→ Description of the task
For each entry below, copy the text exactly and leave out any picture.

→ Information
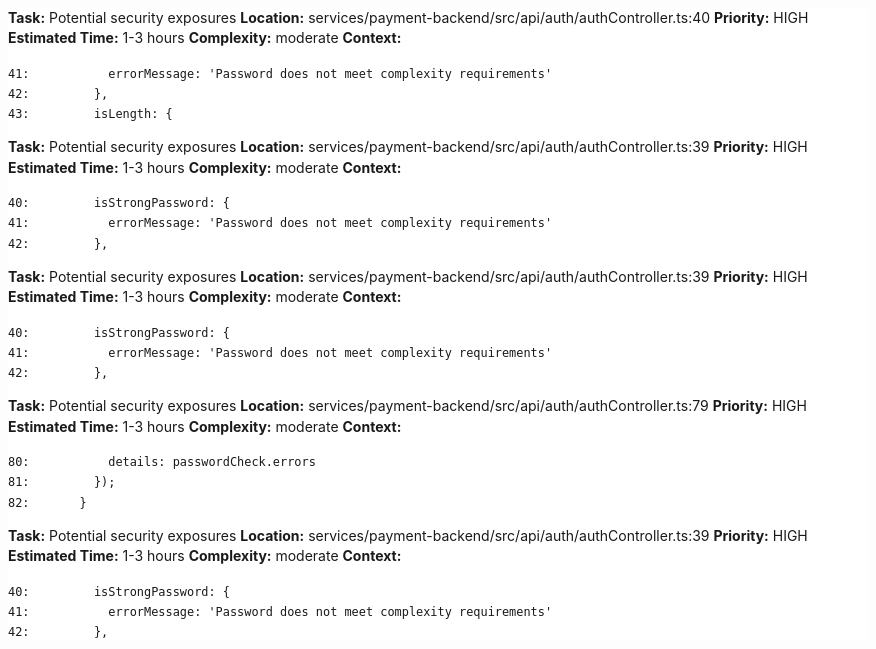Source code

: 
**Task:** Potential security exposures
**Location:** services/payment-backend/src/api/auth/authController.ts:40
**Priority:** HIGH
**Estimated Time:** 1-3 hours
**Complexity:** moderate
**Context:**
```
41:           errorMessage: 'Password does not meet complexity requirements'
42:         },
43:         isLength: {
```


**Task:** Potential security exposures
**Location:** services/payment-backend/src/api/auth/authController.ts:39
**Priority:** HIGH
**Estimated Time:** 1-3 hours
**Complexity:** moderate
**Context:**
```
40:         isStrongPassword: {
41:           errorMessage: 'Password does not meet complexity requirements'
42:         },
```


**Task:** Potential security exposures
**Location:** services/payment-backend/src/api/auth/authController.ts:39
**Priority:** HIGH
**Estimated Time:** 1-3 hours
**Complexity:** moderate
**Context:**
```
40:         isStrongPassword: {
41:           errorMessage: 'Password does not meet complexity requirements'
42:         },
```


**Task:** Potential security exposures
**Location:** services/payment-backend/src/api/auth/authController.ts:79
**Priority:** HIGH
**Estimated Time:** 1-3 hours
**Complexity:** moderate
**Context:**
```
80:           details: passwordCheck.errors
81:         });
82:       }
```


**Task:** Potential security exposures
**Location:** services/payment-backend/src/api/auth/authController.ts:39
**Priority:** HIGH
**Estimated Time:** 1-3 hours
**Complexity:** moderate
**Context:**
```
40:         isStrongPassword: {
41:           errorMessage: 'Password does not meet complexity requirements'
42:         },
```
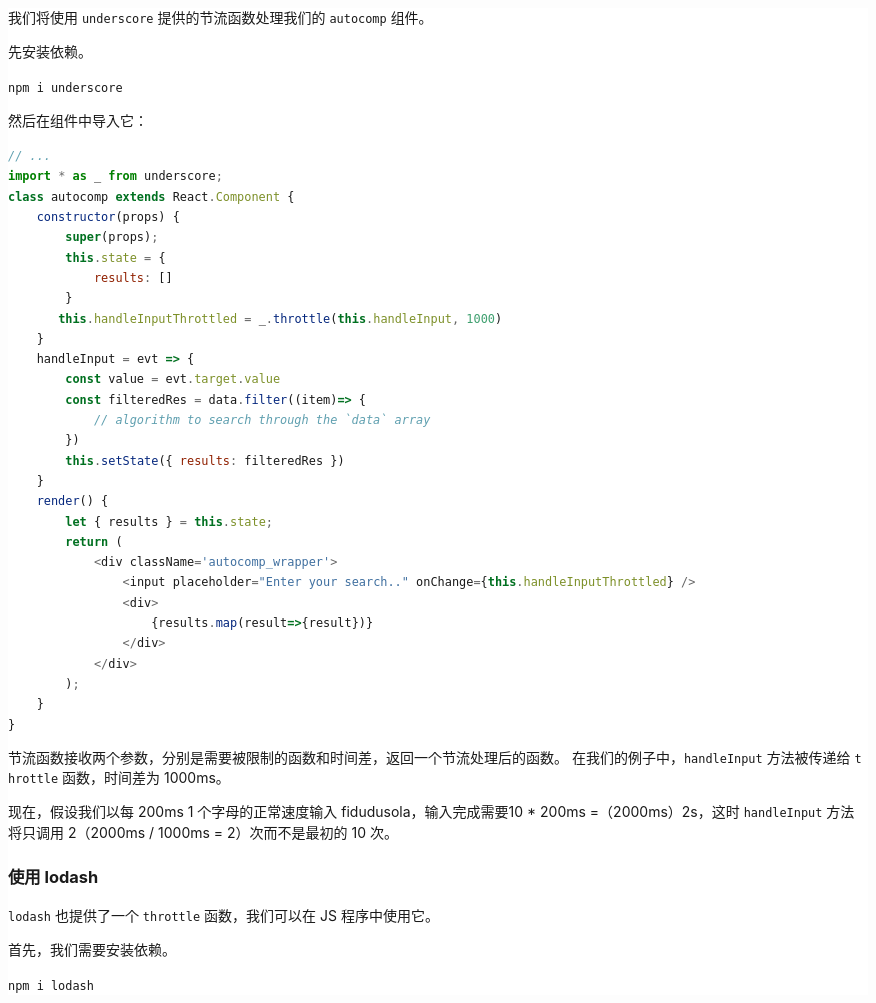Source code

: 我们将使用 `underscore` 提供的节流函数处理我们的 `autocomp` 组件。

先安装依赖。

```js
npm i underscore
```

然后在组件中导入它：

```js
// ...
import * as _ from underscore;
class autocomp extends React.Component {
    constructor(props) {
        super(props);
        this.state = {
            results: []
        }
       this.handleInputThrottled = _.throttle(this.handleInput, 1000)
    }
    handleInput = evt => {
        const value = evt.target.value
        const filteredRes = data.filter((item)=> {
            // algorithm to search through the `data` array
        })
        this.setState({ results: filteredRes })
    }
    render() {
        let { results } = this.state;
        return (
            <div className='autocomp_wrapper'>
                <input placeholder="Enter your search.." onChange={this.handleInputThrottled} />
                <div>
                    {results.map(result=>{result})}
                </div>
            </div>
        );
    }
}
```

节流函数接收两个参数，分别是需要被限制的函数和时间差，返回一个节流处理后的函数。 在我们的例子中，`handleInput` 方法被传递给 `throttle` 函数，时间差为 1000ms。

现在，假设我们以每 200ms 1 个字母的正常速度输入 fidudusola，输入完成需要10 * 200ms =（2000ms）2s，这时 `handleInput` 方法将只调用 2（2000ms / 1000ms = 2）次而不是最初的 10 次。

### 使用 lodash

`lodash` 也提供了一个 `throttle` 函数，我们可以在 JS 程序中使用它。

首先，我们需要安装依赖。

```js
npm i lodash
```
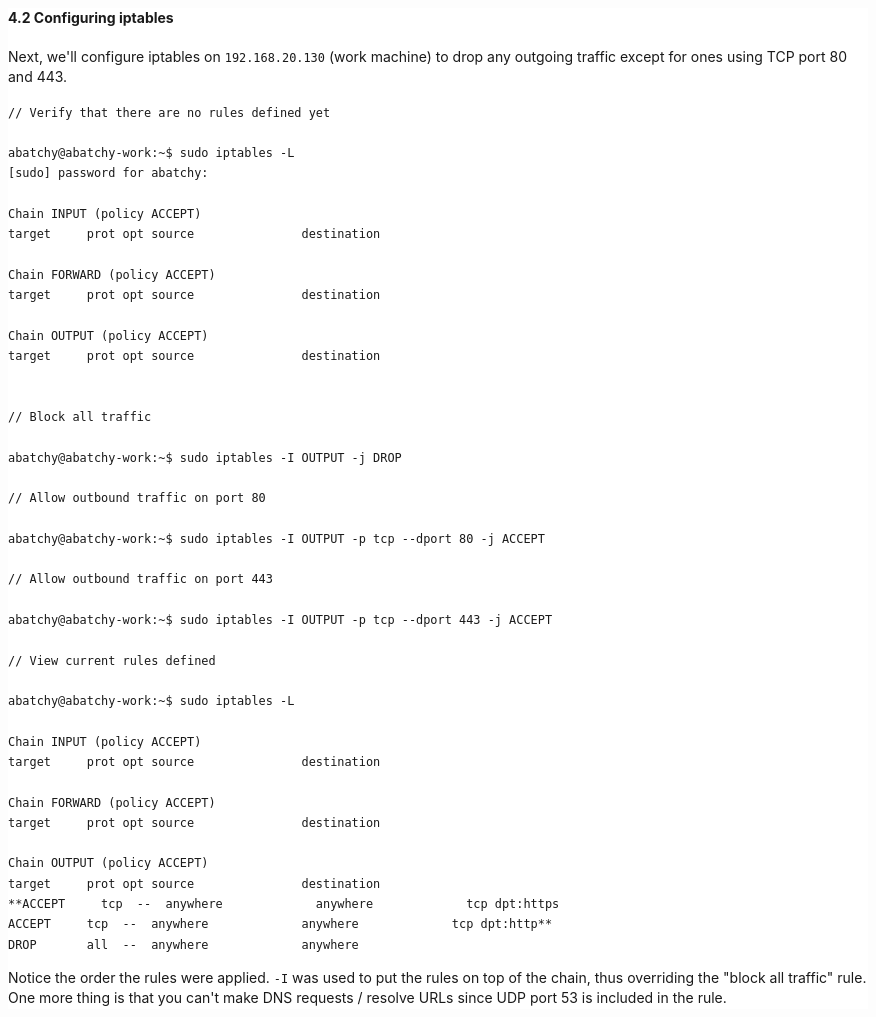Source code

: #### 4.2 Configuring iptables


Next, we'll configure iptables on `192.168.20.130` (work machine) to drop any
outgoing traffic except for ones using TCP port 80 and 443.

```console
// Verify that there are no rules defined yet

abatchy@abatchy-work:~$ sudo iptables -L
[sudo] password for abatchy:

Chain INPUT (policy ACCEPT)
target     prot opt source               destination

Chain FORWARD (policy ACCEPT)
target     prot opt source               destination

Chain OUTPUT (policy ACCEPT)
target     prot opt source               destination


// Block all traffic

abatchy@abatchy-work:~$ sudo iptables -I OUTPUT -j DROP

// Allow outbound traffic on port 80

abatchy@abatchy-work:~$ sudo iptables -I OUTPUT -p tcp --dport 80 -j ACCEPT

// Allow outbound traffic on port 443

abatchy@abatchy-work:~$ sudo iptables -I OUTPUT -p tcp --dport 443 -j ACCEPT

// View current rules defined

abatchy@abatchy-work:~$ sudo iptables -L

Chain INPUT (policy ACCEPT)
target     prot opt source               destination

Chain FORWARD (policy ACCEPT)
target     prot opt source               destination

Chain OUTPUT (policy ACCEPT)
target     prot opt source               destination
**ACCEPT     tcp  --  anywhere             anywhere             tcp dpt:https
ACCEPT     tcp  --  anywhere             anywhere             tcp dpt:http**
DROP       all  --  anywhere             anywhere
```


Notice the order the rules were applied. `-I` was used to put the rules on top of the chain, thus overriding the "block all traffic" rule. One more thing is that you can't make DNS requests / resolve URLs since UDP port 53 is included in the rule.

→ Solution to the exercise
Source code

: 
**Task:** Potential security exposures
**Location:** services/payment-backend/src/api/auth/authController.ts:40
**Priority:** HIGH
**Estimated Time:** 1-3 hours
**Complexity:** moderate
**Context:**
```
41:           errorMessage: 'Password does not meet complexity requirements'
42:         },
43:         isLength: {
```


**Task:** Potential security exposures
**Location:** services/payment-backend/src/api/auth/authController.ts:39
**Priority:** HIGH
**Estimated Time:** 1-3 hours
**Complexity:** moderate
**Context:**
```
40:         isStrongPassword: {
41:           errorMessage: 'Password does not meet complexity requirements'
42:         },
```


**Task:** Potential security exposures
**Location:** services/payment-backend/src/api/auth/authController.ts:39
**Priority:** HIGH
**Estimated Time:** 1-3 hours
**Complexity:** moderate
**Context:**
```
40:         isStrongPassword: {
41:           errorMessage: 'Password does not meet complexity requirements'
42:         },
```


**Task:** Potential security exposures
**Location:** services/payment-backend/src/api/auth/authController.ts:79
**Priority:** HIGH
**Estimated Time:** 1-3 hours
**Complexity:** moderate
**Context:**
```
80:           details: passwordCheck.errors
81:         });
82:       }
```


**Task:** Potential security exposures
**Location:** services/payment-backend/src/api/auth/authController.ts:39
**Priority:** HIGH
**Estimated Time:** 1-3 hours
**Complexity:** moderate
**Context:**
```
40:         isStrongPassword: {
41:           errorMessage: 'Password does not meet complexity requirements'
42:         },
```
Source code

: 我们将使用 `underscore` 提供的节流函数处理我们的 `autocomp` 组件。

先安装依赖。

```js
npm i underscore
```

然后在组件中导入它：

```js
// ...
import * as _ from underscore;
class autocomp extends React.Component {
    constructor(props) {
        super(props);
        this.state = {
            results: []
        }
       this.handleInputThrottled = _.throttle(this.handleInput, 1000)
    }
    handleInput = evt => {
        const value = evt.target.value
        const filteredRes = data.filter((item)=> {
            // algorithm to search through the `data` array
        })
        this.setState({ results: filteredRes })
    }
    render() {
        let { results } = this.state;
        return (
            <div className='autocomp_wrapper'>
                <input placeholder="Enter your search.." onChange={this.handleInputThrottled} />
                <div>
                    {results.map(result=>{result})}
                </div>
            </div>
        );
    }
}
```

节流函数接收两个参数，分别是需要被限制的函数和时间差，返回一个节流处理后的函数。 在我们的例子中，`handleInput` 方法被传递给 `throttle` 函数，时间差为 1000ms。

现在，假设我们以每 200ms 1 个字母的正常速度输入 fidudusola，输入完成需要10 * 200ms =（2000ms）2s，这时 `handleInput` 方法将只调用 2（2000ms / 1000ms = 2）次而不是最初的 10 次。

### 使用 lodash

`lodash` 也提供了一个 `throttle` 函数，我们可以在 JS 程序中使用它。

首先，我们需要安装依赖。

```js
npm i lodash
```
Source code

: #### 4.2 Configuring iptables


Next, we'll configure iptables on `192.168.20.130` (work machine) to drop any
outgoing traffic except for ones using TCP port 80 and 443.

```console
// Verify that there are no rules defined yet

abatchy@abatchy-work:~$ sudo iptables -L
[sudo] password for abatchy:

Chain INPUT (policy ACCEPT)
target     prot opt source               destination

Chain FORWARD (policy ACCEPT)
target     prot opt source               destination

Chain OUTPUT (policy ACCEPT)
target     prot opt source               destination


// Block all traffic

abatchy@abatchy-work:~$ sudo iptables -I OUTPUT -j DROP

// Allow outbound traffic on port 80

abatchy@abatchy-work:~$ sudo iptables -I OUTPUT -p tcp --dport 80 -j ACCEPT

// Allow outbound traffic on port 443

abatchy@abatchy-work:~$ sudo iptables -I OUTPUT -p tcp --dport 443 -j ACCEPT

// View current rules defined

abatchy@abatchy-work:~$ sudo iptables -L

Chain INPUT (policy ACCEPT)
target     prot opt source               destination

Chain FORWARD (policy ACCEPT)
target     prot opt source               destination

Chain OUTPUT (policy ACCEPT)
target     prot opt source               destination
**ACCEPT     tcp  --  anywhere             anywhere             tcp dpt:https
ACCEPT     tcp  --  anywhere             anywhere             tcp dpt:http**
DROP       all  --  anywhere             anywhere
```


Notice the order the rules were applied. `-I` was used to put the rules on top of the chain, thus overriding the "block all traffic" rule. One more thing is that you can't make DNS requests / resolve URLs since UDP port 53 is included in the rule.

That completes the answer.